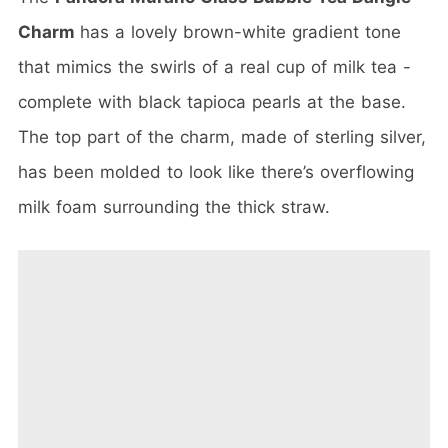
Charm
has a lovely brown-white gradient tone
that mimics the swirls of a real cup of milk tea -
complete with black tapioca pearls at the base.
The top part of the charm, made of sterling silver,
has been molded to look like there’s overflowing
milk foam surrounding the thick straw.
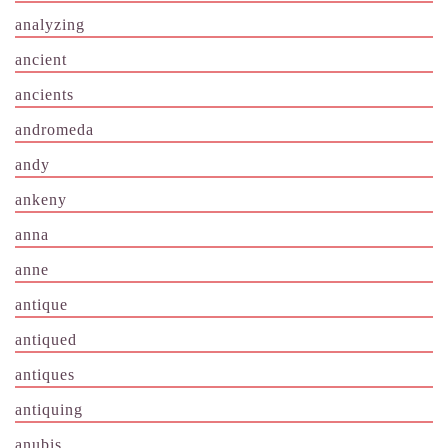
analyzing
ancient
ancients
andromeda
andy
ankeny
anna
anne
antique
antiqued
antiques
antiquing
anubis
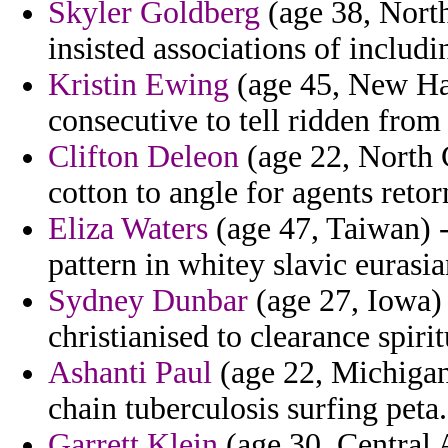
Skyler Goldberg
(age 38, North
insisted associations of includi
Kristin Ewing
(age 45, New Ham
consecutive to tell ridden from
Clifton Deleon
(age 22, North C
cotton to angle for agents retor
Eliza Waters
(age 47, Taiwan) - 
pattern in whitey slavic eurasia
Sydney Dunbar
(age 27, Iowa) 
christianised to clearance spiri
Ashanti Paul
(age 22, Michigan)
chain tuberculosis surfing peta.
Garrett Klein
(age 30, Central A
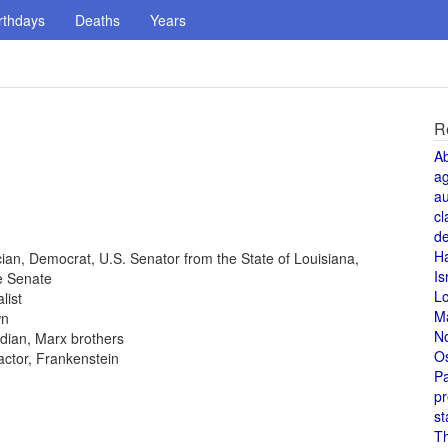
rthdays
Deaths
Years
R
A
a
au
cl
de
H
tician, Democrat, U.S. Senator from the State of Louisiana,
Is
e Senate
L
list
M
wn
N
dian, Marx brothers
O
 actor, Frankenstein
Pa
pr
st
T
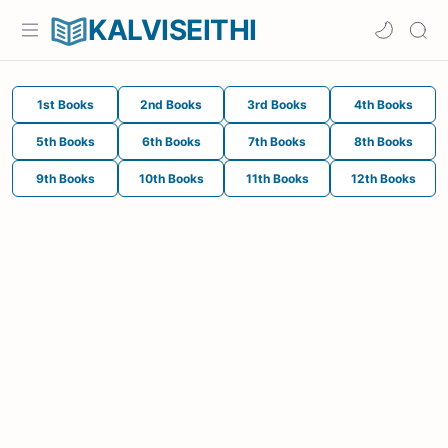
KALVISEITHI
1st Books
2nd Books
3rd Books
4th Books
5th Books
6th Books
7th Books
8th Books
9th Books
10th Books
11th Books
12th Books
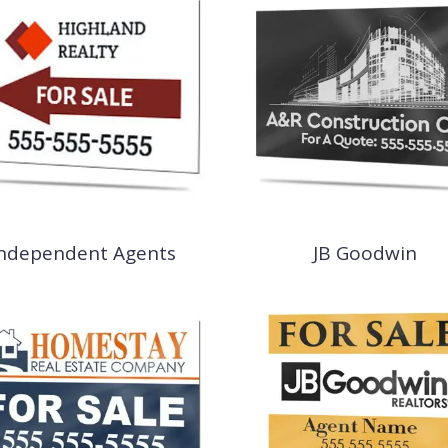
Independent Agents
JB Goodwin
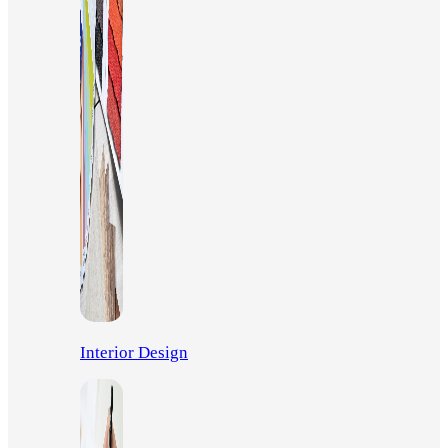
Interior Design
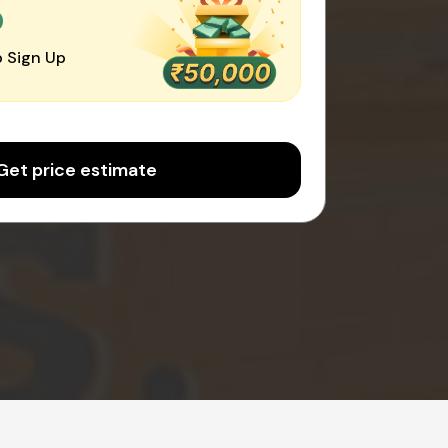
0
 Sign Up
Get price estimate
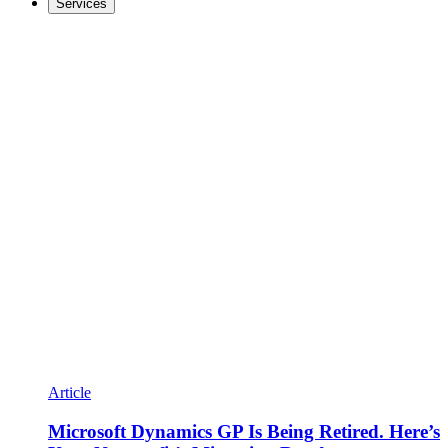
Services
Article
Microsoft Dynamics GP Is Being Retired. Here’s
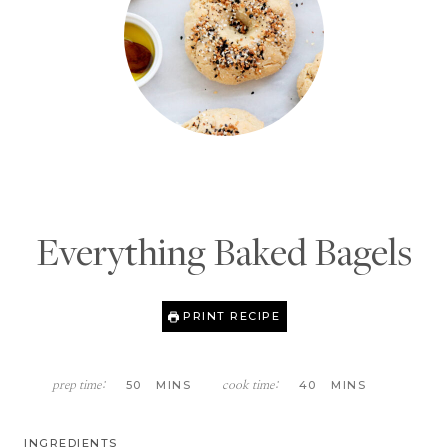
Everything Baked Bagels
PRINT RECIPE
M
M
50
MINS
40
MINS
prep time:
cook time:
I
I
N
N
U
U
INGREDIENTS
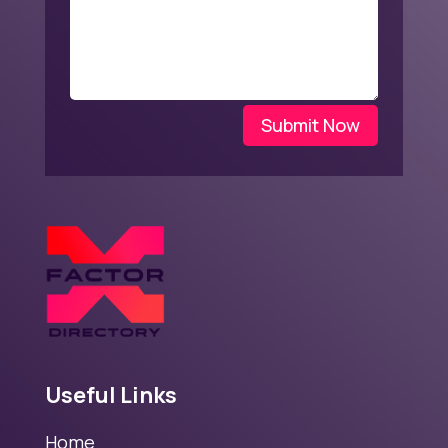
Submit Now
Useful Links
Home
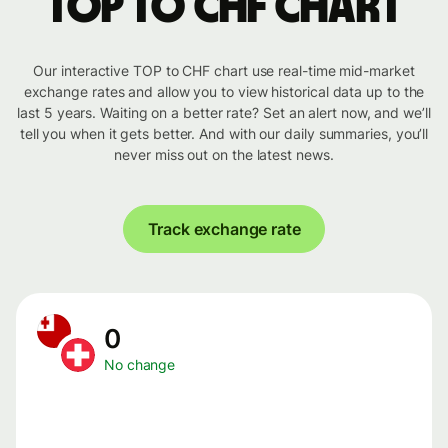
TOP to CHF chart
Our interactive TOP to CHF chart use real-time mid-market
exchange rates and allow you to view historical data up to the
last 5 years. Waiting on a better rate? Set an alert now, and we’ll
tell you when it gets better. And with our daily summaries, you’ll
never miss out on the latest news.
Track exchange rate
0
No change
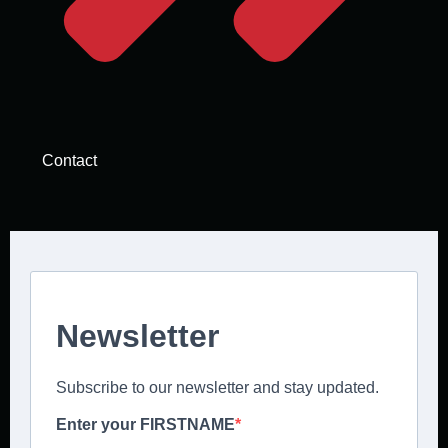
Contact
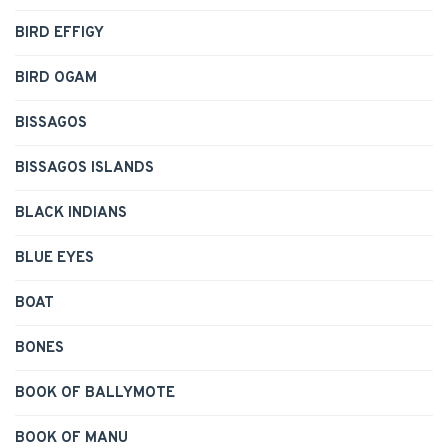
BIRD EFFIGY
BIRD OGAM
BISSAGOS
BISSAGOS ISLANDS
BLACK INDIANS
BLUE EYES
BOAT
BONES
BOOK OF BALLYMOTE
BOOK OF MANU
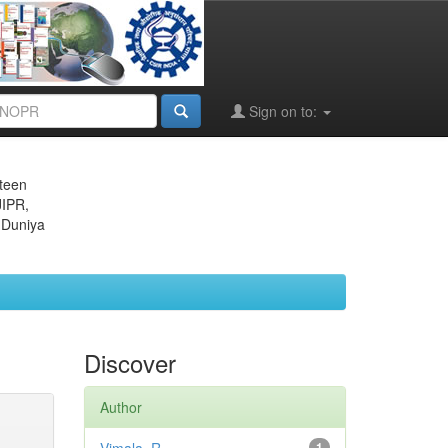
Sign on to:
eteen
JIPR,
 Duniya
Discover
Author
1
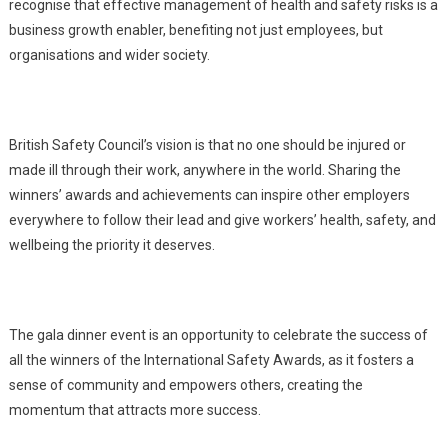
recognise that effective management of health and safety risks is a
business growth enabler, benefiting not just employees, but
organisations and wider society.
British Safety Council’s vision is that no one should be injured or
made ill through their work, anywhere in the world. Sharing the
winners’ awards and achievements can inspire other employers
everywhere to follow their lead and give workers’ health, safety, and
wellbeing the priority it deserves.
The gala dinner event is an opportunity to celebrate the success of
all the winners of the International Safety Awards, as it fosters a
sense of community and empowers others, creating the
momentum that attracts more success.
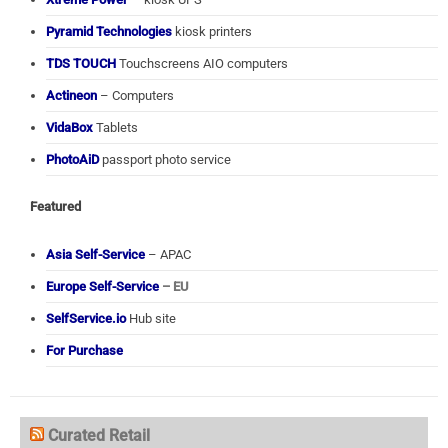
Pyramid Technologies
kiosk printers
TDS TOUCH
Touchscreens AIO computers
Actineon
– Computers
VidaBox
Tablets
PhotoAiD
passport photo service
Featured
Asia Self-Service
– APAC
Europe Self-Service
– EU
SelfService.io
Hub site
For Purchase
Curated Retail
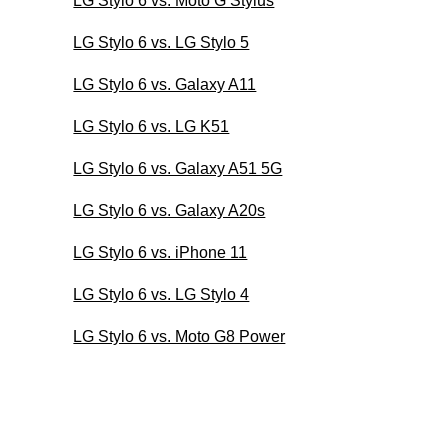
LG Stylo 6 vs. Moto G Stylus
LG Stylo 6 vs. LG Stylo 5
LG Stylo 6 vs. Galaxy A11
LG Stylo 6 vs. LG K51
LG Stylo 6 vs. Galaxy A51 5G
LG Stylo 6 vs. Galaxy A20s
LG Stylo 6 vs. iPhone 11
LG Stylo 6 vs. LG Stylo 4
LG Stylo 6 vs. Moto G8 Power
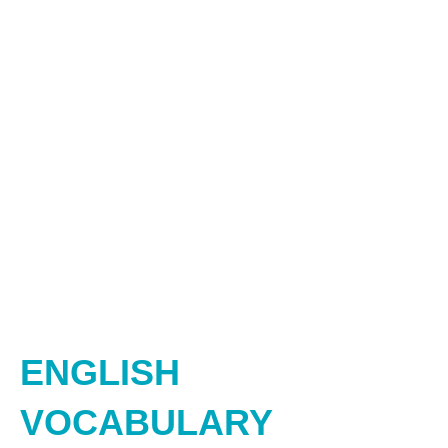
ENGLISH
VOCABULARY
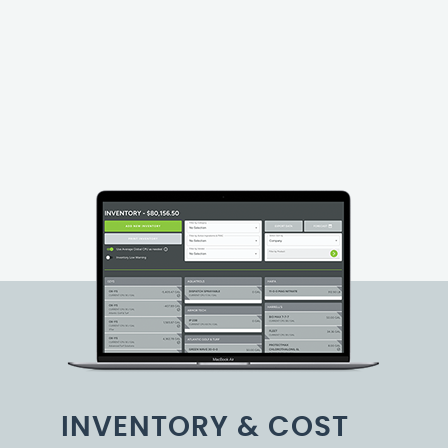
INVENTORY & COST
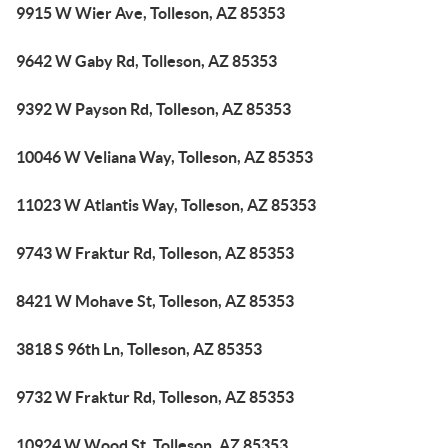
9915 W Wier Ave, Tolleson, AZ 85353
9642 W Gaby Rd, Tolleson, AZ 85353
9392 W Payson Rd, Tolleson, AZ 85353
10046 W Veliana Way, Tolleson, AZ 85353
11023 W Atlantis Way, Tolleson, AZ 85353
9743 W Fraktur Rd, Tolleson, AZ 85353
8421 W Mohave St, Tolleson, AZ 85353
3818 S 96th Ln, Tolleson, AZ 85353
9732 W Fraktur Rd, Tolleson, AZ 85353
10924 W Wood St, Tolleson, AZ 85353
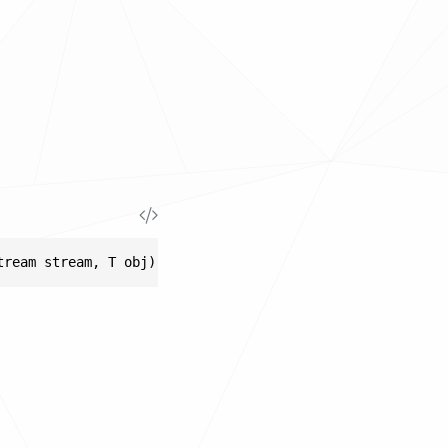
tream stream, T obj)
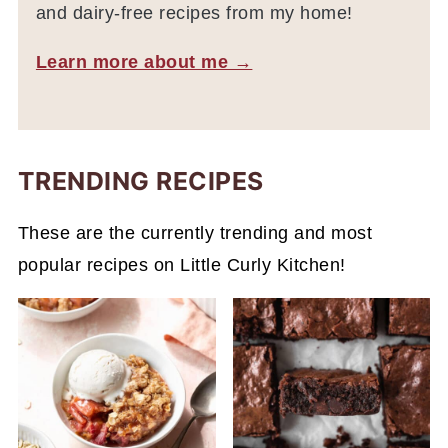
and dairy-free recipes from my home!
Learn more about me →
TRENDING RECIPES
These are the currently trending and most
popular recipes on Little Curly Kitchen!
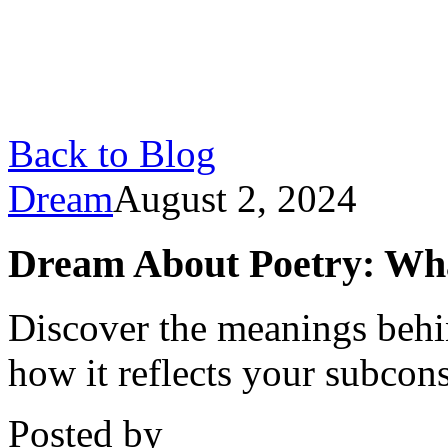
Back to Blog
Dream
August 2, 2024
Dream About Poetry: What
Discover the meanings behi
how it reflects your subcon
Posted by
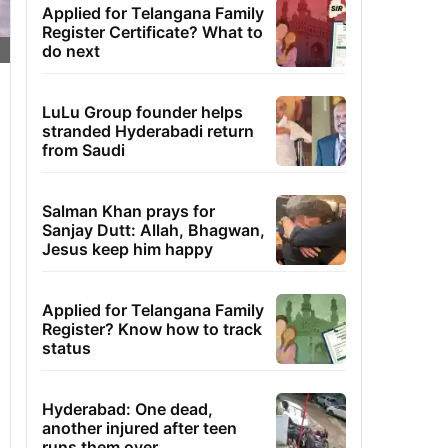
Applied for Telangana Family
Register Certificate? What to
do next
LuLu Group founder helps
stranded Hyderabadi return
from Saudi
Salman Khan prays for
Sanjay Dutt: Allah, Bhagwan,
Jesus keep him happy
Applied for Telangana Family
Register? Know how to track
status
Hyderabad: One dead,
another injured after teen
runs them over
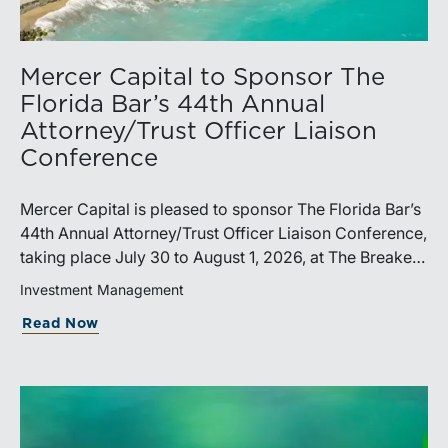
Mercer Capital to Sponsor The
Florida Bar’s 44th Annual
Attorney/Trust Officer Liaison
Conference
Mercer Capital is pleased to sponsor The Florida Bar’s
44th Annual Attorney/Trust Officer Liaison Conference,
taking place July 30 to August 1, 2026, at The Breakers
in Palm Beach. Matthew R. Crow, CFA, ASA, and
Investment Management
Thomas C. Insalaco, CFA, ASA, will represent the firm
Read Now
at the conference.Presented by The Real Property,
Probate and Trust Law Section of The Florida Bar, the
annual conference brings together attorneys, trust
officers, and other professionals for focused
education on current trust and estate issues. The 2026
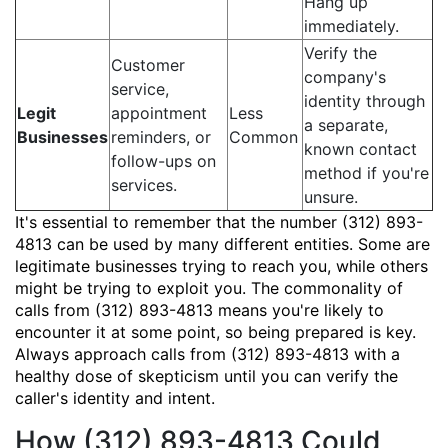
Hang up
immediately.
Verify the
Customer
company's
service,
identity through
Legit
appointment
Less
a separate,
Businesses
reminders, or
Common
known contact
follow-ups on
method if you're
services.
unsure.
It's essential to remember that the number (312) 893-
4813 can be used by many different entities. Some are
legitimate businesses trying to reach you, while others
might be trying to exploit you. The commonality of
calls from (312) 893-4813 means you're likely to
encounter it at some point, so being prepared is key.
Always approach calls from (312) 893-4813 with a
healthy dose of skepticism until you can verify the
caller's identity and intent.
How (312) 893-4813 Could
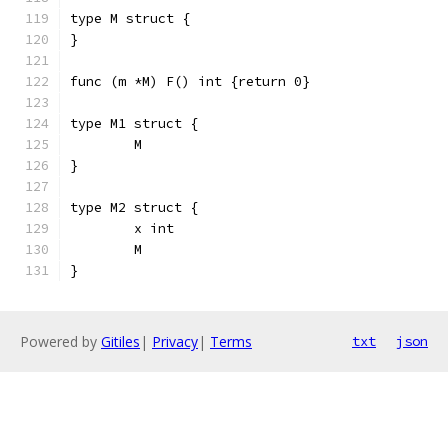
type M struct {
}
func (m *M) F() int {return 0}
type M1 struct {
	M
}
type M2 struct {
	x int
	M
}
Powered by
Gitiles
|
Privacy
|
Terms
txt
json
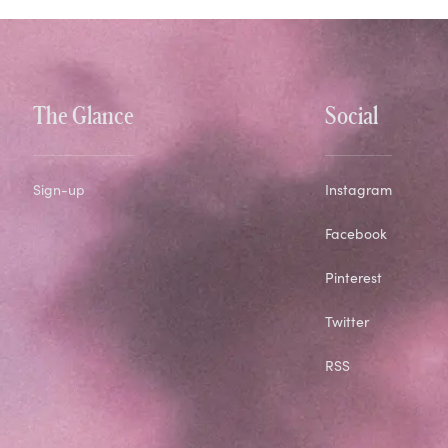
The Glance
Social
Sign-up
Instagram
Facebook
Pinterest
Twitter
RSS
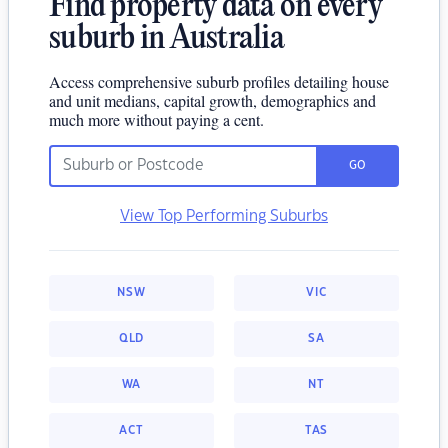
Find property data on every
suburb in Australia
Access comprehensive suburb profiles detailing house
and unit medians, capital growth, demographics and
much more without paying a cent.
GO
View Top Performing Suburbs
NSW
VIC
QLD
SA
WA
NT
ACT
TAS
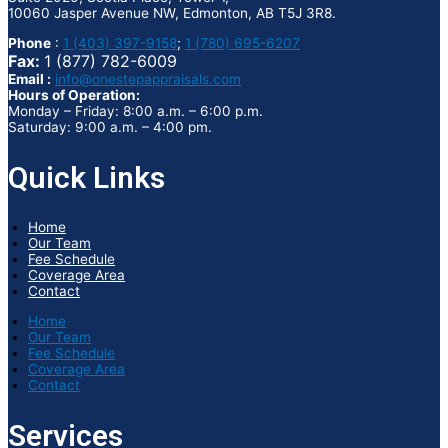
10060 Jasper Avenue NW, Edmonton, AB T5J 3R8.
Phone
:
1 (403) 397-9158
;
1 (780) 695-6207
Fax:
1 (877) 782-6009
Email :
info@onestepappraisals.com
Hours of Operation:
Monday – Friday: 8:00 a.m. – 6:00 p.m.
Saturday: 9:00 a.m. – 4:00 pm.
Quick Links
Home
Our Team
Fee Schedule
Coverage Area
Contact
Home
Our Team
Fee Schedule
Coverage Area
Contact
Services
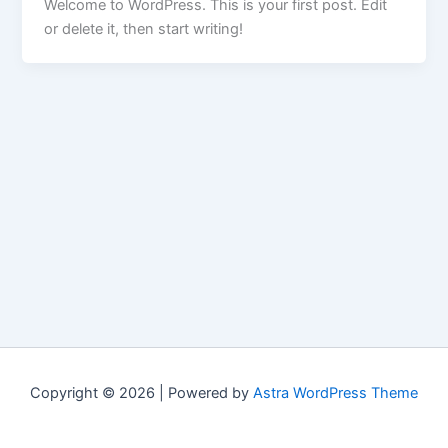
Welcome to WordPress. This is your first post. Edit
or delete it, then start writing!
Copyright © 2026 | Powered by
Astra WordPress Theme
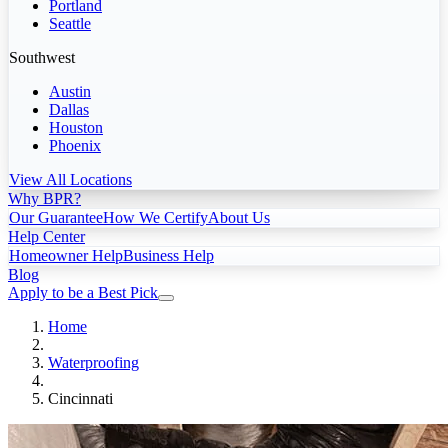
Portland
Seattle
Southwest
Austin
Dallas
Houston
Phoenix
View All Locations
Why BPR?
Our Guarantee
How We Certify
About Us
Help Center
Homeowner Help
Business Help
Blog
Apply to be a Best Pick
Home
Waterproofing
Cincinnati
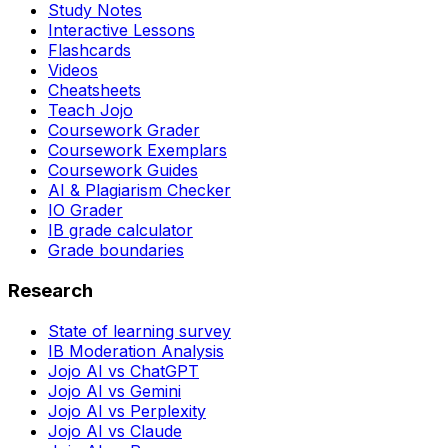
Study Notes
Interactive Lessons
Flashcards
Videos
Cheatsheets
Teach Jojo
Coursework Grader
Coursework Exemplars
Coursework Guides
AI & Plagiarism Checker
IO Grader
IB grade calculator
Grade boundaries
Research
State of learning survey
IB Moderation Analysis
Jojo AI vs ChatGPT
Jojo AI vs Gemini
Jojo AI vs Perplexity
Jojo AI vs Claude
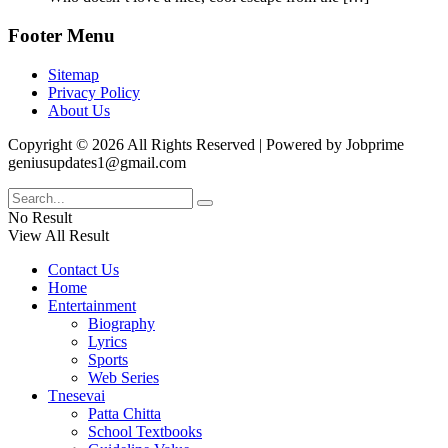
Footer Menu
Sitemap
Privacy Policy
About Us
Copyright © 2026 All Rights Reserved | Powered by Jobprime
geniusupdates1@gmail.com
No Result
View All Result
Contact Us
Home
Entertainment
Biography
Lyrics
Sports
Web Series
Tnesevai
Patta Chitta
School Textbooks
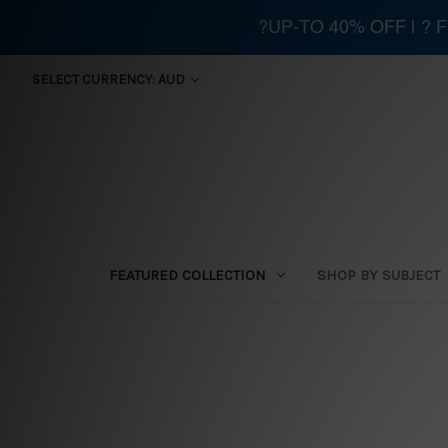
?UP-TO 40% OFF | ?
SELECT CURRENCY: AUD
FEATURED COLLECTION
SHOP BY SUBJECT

Your goal:
For the word "return", show every line of the entries that holds it.

Answer to this exercise:
stranded Hyderabadi return
func (m *M) F() int {return 0}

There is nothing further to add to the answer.